What to produce: Below is a block of entries; repeat exactly the lines starting at the line that contains "556 387 630.5" and ending at the line that contains "310 298 1184.2", both included.

Stored data:

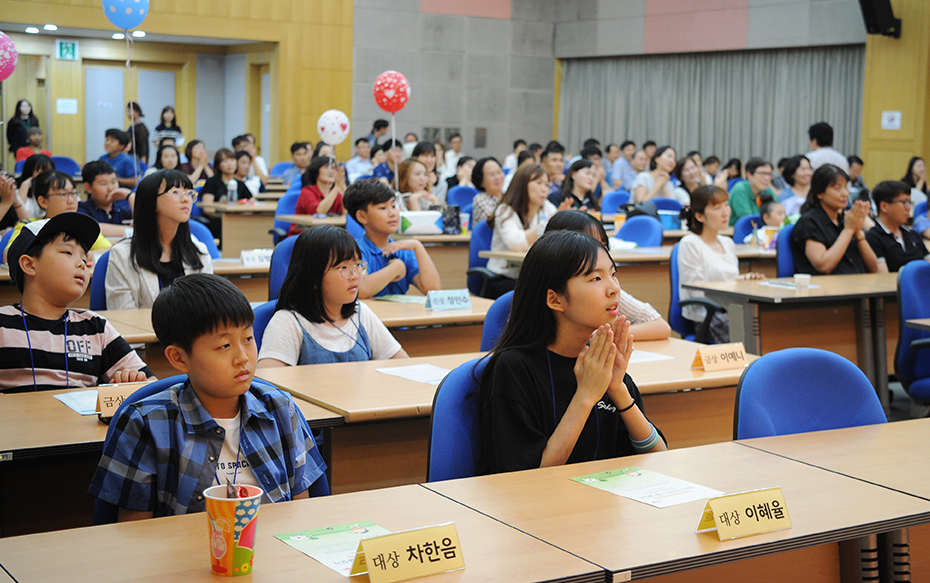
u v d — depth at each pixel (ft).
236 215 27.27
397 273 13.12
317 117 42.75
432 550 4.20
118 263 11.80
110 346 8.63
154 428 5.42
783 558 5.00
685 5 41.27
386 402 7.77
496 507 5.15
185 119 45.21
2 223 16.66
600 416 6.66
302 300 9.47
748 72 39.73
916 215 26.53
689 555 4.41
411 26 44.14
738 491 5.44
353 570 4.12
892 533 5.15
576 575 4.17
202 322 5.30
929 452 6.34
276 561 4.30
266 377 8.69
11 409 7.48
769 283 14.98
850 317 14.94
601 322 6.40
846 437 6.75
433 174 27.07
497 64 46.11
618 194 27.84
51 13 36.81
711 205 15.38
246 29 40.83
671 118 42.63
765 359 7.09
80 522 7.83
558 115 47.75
...
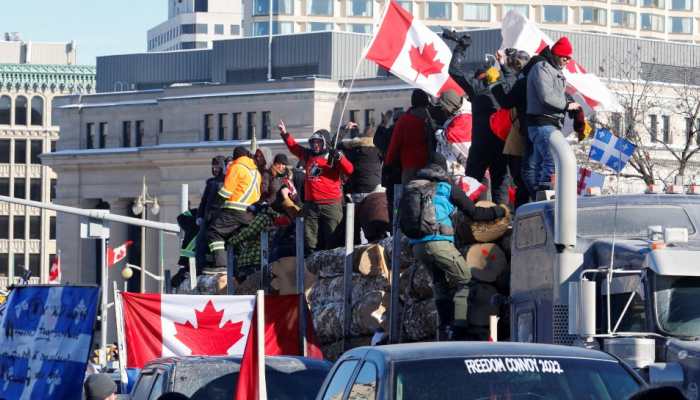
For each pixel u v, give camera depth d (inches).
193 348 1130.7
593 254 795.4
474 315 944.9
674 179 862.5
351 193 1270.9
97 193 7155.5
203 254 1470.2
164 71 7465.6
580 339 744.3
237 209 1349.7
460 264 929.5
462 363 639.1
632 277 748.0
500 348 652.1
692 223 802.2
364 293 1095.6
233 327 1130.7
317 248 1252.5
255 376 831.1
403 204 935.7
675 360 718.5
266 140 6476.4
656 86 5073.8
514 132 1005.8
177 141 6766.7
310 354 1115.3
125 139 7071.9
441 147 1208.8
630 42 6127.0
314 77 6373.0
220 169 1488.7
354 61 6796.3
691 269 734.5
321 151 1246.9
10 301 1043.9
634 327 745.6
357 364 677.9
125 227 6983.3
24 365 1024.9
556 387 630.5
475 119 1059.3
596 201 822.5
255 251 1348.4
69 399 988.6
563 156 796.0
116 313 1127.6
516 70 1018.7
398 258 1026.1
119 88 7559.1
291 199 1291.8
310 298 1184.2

Task answer:
556 387 630.5
475 119 1059.3
596 201 822.5
255 251 1348.4
69 399 988.6
563 156 796.0
116 313 1127.6
516 70 1018.7
398 258 1026.1
119 88 7559.1
291 199 1291.8
310 298 1184.2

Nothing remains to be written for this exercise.